Persist data as a named, self-backed table queryable as <namespace>.materialized.<name> (see materialize). Provide exactly one origin: sql (a query), file (a local CSV/Parquet/JSON path), or url (an http(s) file). Create-or-replace by name; the table is pinned and never auto-evicted. Returns { name, file_path, row_count, size_bytes }.

{ "name": "top_customers", "sql": "SELECT * FROM data.customers ORDER BY revenue DESC LIMIT 100" }

`drop_materialized`

Drop a materialized table by name. Returns { dropped } — false if no such table existed.
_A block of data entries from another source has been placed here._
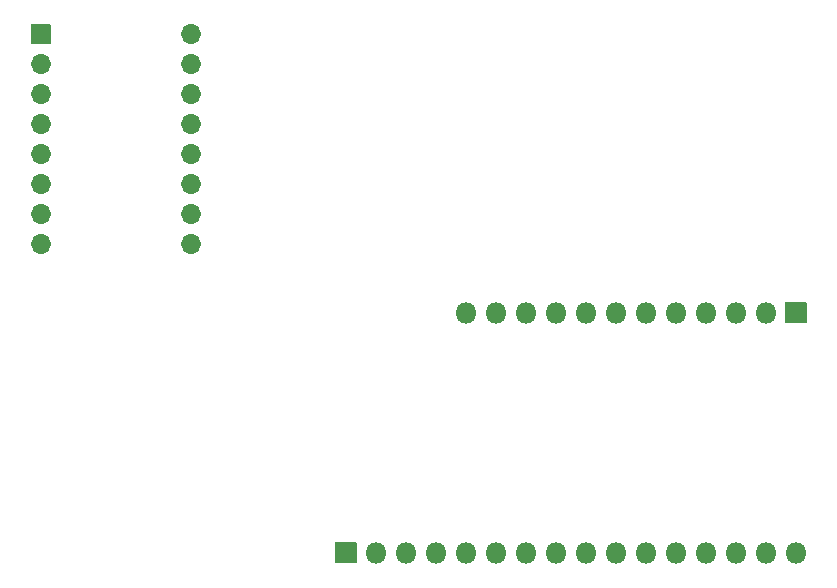
<source format=gbr>
G04 #@! TF.GenerationSoftware,KiCad,Pcbnew,(5.1.9)-1*
G04 #@! TF.CreationDate,2022-06-25T15:55:54-04:00*
G04 #@! TF.ProjectId,TarotMachine,5461726f-744d-4616-9368-696e652e6b69,rev?*
G04 #@! TF.SameCoordinates,Original*
G04 #@! TF.FileFunction,Soldermask,Bot*
G04 #@! TF.FilePolarity,Negative*
%FSLAX46Y46*%
G04 Gerber Fmt 4.6, Leading zero omitted, Abs format (unit mm)*
G04 Created by KiCad (PCBNEW (5.1.9)-1) date 2022-06-25 15:55:54*
%MOMM*%
%LPD*%
G01*
G04 APERTURE LIST*
%ADD10O,1.802000X1.802000*%
%ADD11O,1.702000X1.702000*%
G04 APERTURE END LIST*
D10*
X92450000Y-48390000D03*
X89910000Y-48390000D03*
X87370000Y-48390000D03*
X84830000Y-48390000D03*
X82290000Y-48390000D03*
X79750000Y-48390000D03*
X77210000Y-48390000D03*
X74670000Y-48390000D03*
X72130000Y-48390000D03*
X69590000Y-48390000D03*
X67050000Y-48390000D03*
X64510000Y-48390000D03*
X61970000Y-48390000D03*
X59430000Y-48390000D03*
X56890000Y-48390000D03*
G36*
G01*
X55200000Y-49291000D02*
X53500000Y-49291000D01*
G75*
G02*
X53449000Y-49240000I0J51000D01*
G01*
X53449000Y-47540000D01*
G75*
G02*
X53500000Y-47489000I51000J0D01*
G01*
X55200000Y-47489000D01*
G75*
G02*
X55251000Y-47540000I0J-51000D01*
G01*
X55251000Y-49240000D01*
G75*
G02*
X55200000Y-49291000I-51000J0D01*
G01*
G37*
X64510000Y-28070000D03*
X67050000Y-28070000D03*
X69590000Y-28070000D03*
X72130000Y-28070000D03*
X74670000Y-28070000D03*
X77210000Y-28070000D03*
X79750000Y-28070000D03*
X82290000Y-28070000D03*
X84830000Y-28070000D03*
X87370000Y-28070000D03*
X89910000Y-28070000D03*
G36*
G01*
X91600000Y-27169000D02*
X93300000Y-27169000D01*
G75*
G02*
X93351000Y-27220000I0J-51000D01*
G01*
X93351000Y-28920000D01*
G75*
G02*
X93300000Y-28971000I-51000J0D01*
G01*
X91600000Y-28971000D01*
G75*
G02*
X91549000Y-28920000I0J51000D01*
G01*
X91549000Y-27220000D01*
G75*
G02*
X91600000Y-27169000I51000J0D01*
G01*
G37*
G36*
G01*
X27649000Y-5300000D02*
X27649000Y-3700000D01*
G75*
G02*
X27700000Y-3649000I51000J0D01*
G01*
X29300000Y-3649000D01*
G75*
G02*
X29351000Y-3700000I0J-51000D01*
G01*
X29351000Y-5300000D01*
G75*
G02*
X29300000Y-5351000I-51000J0D01*
G01*
X27700000Y-5351000D01*
G75*
G02*
X27649000Y-5300000I0J51000D01*
G01*
G37*
D11*
X41200000Y-22280000D03*
X28500000Y-7040000D03*
X41200000Y-19740000D03*
X28500000Y-9580000D03*
X41200000Y-17200000D03*
X28500000Y-12120000D03*
X41200000Y-14660000D03*
X28500000Y-14660000D03*
X41200000Y-12120000D03*
X28500000Y-17200000D03*
X41200000Y-9580000D03*
X28500000Y-19740000D03*
X41200000Y-7040000D03*
X28500000Y-22280000D03*
X41200000Y-4500000D03*
M02*

</source>
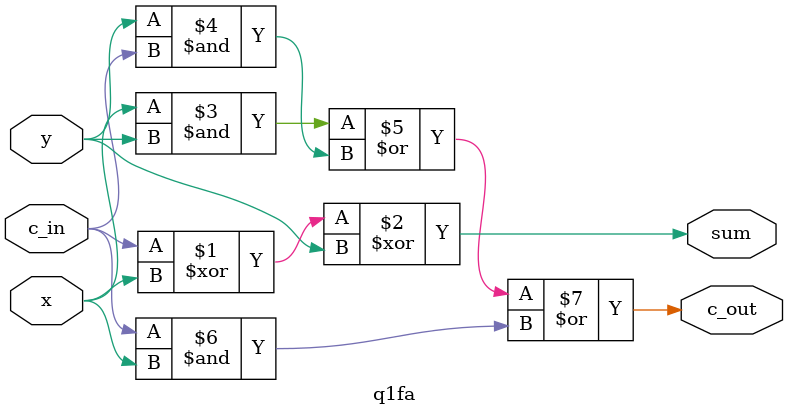
<source format=v>
module q1fa(c_in, x, y, sum, c_out);
    input c_in, x, y;
    output sum, c_out;
    assign sum = c_in ^ x ^ y;
    assign c_out = (x & y) | (y & c_in) | (c_in & x);
endmodule


</source>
{ "name": "top_customers" }

`list_semantic_models`

List the semantic-layer models with their dimension and measure counts. Takes no arguments.

{}

`describe_semantic_model`

Full spec for one model: its dimensions, measures, relationships, named segments (reusable filter sets you can pass in segments), and any required filters to satisfy up front.

{ "name": "orders" }

`semantic_query`

Run a structured query against the semantic layer — the recommended surface for agents, because models give them a curated business vocabulary instead of raw column names.

{
  "measures": ["orders.revenue"],
  "dimensions": ["orders.order_date.month", "orders.status"],
  "filters": [{ "member": "orders.status", "op": "equals", "values": ["paid"] }],
  "order_by": [{ "member": "orders.order_date.month", "direction": "asc" }],
  "limit": 100,
  "params": { "tenant_id": "acme" },
  "max_rows": 1000
}

params binds ${param:NAME} placeholders used by a model's row-level-security predicates. If a model requires a param and the agent omits it, the query is refused before any scan — so an agent can't accidentally read across tenants.

Grounding agents

The intended flow for an assistant:

list_semantic_models to see what's available.
describe_semantic_model to learn a model's dimensions, measures, and any required filters.
semantic_query (or query for ad-hoc SQL) to get results.

Because describe_semantic_model advertises required filters and RLS params up front, an agent can satisfy them in the very next call.